Programas como Minha Casa Minha Vida (PMCMV) e o de Aceleração do Crescimento (PAC), foram ignorados pelo Governo Federal, o mesmo aconteceu com a regularização fundiária, que é um dos instrumentos de acesso a moradia digna que abarca um conjunto de procedimentos jurídicos e administrativos, na busca de garantir condições de moradia e a infraestrutura adequada. Moradia em containers seria uma estrutura adequada?

O caso do Centro de Treinamento (CT) do Flamengo, no ninho do urubu em 2019, deve servir como referência para nossas reflexões, pois 10 jovens com idade entre 14 e 16 anos morreram. Os atletas moravam num alojamento de container, e a causa foi um curto-circuito em um dos ares condicionados que, por fim, acabou dando curto circuito nos demais pontos, eram seis containers interligados que serviam como dormitórios.

Um outro exemplo é o próprio “condomínio de lata”, em que moradores ao longo desses anos vem denunciando a forma insalubre que vivem. Os relatos versam na dificuldade de lidar com altas temperaturas, além das descargas elétricas que ocorrem com frequência em função da moradia ser de lata, e a presença cotidiana de ratazanas nas paredes internas das casas moldadas, em contêineres metálicos. A casa container, oferecida pelo poder público de Esteio, não é um lugar digno de moradia, containers não são casas, são caixas de lata utilizados para transporte de cargas.

Faço um destaque as denúncias da comunidade, pois ao ler as manchetes dos jornais, as reportagens e entrevistas, tudo parece ser maravilhoso, mas quando temos o tempo, a convivência e as situações do cotidiano conseguimos mensurar os riscos e a forma insalubre que essas pessoas vivem. Reafirmo, não são coisas/objetos, mas sim pessoas.

O “condomínio de lata” é formado com “casas” contêineres modulares galvanizados, acoplados lateralmente, formando um ambiente de 27,6m² que somente o banheiro é uma área privada, pois não há divisórias internas, todos vivem juntos e misturados, inclusive com a cozinha.

Para a Fundação João Pinheiro, o déficit habitacional, são moradias sem condições de serem habitadas, pelo fato de serem precárias, são aquelas em que existe coabitação familiar forçada, habitação não digna, notadamente por também não atender aos sete elementos do direito à habitação digna elencados no Comentário Geral nº 4 do Comitê dos Direitos Econômicos, Sociais e Culturais.

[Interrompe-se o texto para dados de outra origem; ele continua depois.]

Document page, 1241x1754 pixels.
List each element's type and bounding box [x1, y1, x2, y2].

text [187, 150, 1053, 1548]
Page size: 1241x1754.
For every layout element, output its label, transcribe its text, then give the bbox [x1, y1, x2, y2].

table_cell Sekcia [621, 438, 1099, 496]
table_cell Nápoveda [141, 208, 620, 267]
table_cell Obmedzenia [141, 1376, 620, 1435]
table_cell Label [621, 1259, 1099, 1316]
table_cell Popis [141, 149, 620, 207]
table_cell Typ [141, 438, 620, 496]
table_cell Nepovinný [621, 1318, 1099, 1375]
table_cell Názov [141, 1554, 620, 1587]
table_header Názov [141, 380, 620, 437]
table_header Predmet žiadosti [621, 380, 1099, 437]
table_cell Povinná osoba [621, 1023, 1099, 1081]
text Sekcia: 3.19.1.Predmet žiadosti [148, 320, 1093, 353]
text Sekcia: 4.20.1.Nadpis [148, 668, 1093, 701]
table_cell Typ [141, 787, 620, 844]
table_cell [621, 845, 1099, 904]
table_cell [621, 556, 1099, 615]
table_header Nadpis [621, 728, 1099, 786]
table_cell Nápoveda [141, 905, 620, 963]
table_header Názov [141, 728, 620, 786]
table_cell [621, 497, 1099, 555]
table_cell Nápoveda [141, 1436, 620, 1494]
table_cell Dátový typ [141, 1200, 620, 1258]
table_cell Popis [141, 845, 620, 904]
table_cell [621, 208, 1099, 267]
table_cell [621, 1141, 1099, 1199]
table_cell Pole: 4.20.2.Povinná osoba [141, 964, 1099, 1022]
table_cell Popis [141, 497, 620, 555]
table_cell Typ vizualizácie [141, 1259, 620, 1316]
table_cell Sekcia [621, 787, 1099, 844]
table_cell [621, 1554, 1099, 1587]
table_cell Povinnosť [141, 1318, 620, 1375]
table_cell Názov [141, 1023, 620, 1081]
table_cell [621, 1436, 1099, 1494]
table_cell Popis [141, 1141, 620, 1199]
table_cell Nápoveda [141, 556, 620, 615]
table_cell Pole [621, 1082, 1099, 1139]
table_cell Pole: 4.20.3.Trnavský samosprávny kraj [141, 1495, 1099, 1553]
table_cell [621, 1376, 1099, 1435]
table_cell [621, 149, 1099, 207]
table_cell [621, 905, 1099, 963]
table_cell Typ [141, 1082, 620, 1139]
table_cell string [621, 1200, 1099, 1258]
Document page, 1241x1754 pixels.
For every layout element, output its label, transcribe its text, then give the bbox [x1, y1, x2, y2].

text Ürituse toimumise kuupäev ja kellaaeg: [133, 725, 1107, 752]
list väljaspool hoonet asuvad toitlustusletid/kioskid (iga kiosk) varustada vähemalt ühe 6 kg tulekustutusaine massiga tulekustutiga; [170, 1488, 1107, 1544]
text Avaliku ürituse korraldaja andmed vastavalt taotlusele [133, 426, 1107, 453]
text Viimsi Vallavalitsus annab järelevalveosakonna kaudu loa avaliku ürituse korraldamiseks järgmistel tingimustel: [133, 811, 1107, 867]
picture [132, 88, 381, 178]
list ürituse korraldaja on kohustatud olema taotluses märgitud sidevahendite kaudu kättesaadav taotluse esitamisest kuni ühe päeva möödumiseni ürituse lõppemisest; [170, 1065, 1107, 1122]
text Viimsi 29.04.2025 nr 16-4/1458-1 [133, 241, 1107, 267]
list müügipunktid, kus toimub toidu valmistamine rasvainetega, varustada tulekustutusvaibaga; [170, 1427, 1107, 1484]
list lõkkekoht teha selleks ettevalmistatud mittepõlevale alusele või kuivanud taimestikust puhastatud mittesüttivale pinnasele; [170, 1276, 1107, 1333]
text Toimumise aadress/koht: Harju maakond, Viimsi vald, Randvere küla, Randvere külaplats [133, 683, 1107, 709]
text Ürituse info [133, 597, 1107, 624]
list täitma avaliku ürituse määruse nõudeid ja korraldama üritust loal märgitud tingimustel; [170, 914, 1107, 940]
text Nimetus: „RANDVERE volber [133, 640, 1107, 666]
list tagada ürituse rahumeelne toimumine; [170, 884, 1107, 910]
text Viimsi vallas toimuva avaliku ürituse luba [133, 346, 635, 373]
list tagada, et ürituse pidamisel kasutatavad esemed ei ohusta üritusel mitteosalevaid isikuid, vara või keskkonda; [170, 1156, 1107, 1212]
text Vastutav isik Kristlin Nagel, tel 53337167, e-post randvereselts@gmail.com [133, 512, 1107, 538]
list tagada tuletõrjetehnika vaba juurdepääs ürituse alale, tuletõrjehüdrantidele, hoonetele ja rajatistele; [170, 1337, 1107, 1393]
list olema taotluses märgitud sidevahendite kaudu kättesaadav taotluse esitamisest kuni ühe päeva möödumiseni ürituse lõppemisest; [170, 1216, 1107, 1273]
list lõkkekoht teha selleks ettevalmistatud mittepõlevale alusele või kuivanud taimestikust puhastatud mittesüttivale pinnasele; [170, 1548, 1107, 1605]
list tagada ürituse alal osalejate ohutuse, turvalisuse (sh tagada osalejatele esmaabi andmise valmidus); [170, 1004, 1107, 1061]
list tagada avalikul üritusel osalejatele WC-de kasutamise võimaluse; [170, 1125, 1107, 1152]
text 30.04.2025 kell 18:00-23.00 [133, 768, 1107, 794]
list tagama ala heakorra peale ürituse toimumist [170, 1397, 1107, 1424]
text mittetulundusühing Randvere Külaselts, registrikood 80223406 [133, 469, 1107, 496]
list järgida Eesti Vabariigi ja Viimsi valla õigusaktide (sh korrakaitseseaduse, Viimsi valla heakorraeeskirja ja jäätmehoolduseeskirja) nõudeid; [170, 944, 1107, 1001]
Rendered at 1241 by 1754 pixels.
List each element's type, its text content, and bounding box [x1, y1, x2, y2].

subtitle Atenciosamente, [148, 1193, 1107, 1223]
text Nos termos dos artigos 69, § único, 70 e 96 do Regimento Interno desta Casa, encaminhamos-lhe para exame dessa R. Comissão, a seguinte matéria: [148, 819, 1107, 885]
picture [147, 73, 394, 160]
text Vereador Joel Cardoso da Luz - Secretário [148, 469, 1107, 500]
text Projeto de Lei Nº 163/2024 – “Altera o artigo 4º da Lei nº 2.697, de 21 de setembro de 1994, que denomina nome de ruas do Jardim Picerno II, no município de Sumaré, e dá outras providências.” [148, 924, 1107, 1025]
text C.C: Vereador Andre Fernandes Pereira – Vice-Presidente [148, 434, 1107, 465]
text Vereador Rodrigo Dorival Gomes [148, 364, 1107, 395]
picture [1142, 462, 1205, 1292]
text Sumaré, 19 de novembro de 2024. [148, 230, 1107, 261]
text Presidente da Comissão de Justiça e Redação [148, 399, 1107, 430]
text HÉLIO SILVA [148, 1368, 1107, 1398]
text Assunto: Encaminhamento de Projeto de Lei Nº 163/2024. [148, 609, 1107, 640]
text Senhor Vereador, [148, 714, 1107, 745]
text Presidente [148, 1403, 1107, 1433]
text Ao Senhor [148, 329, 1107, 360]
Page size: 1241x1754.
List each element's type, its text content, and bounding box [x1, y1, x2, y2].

O elemento habitabilidade diz que a habitação adequada deve ser habitável, em termos de prover os habitantes com espaço adequado e protegê-los do frio, umidade, calor, chuva, vento ou outras ameaças à saúde, riscos estruturais e riscos de doença.

Estamos mais uma vez no verão, e diversas familiais seguirão passando por situações de não habitabilidade, visto que é nesse período de alta temperatura, que ocorrem os maiores riscos como as descargas elétricas, as ratazanas e o calor. O “condomínio de lata” está sendo bom para quem?

Enfim, o adensamento domiciliar, os serviços de saneamento e as condições habitacionais, de forma alguma podem ser desconsideradas pelo poder público que possuem o compromisso de executar as políticas públicas, investindo no que for necessário para o direito à habitação digna.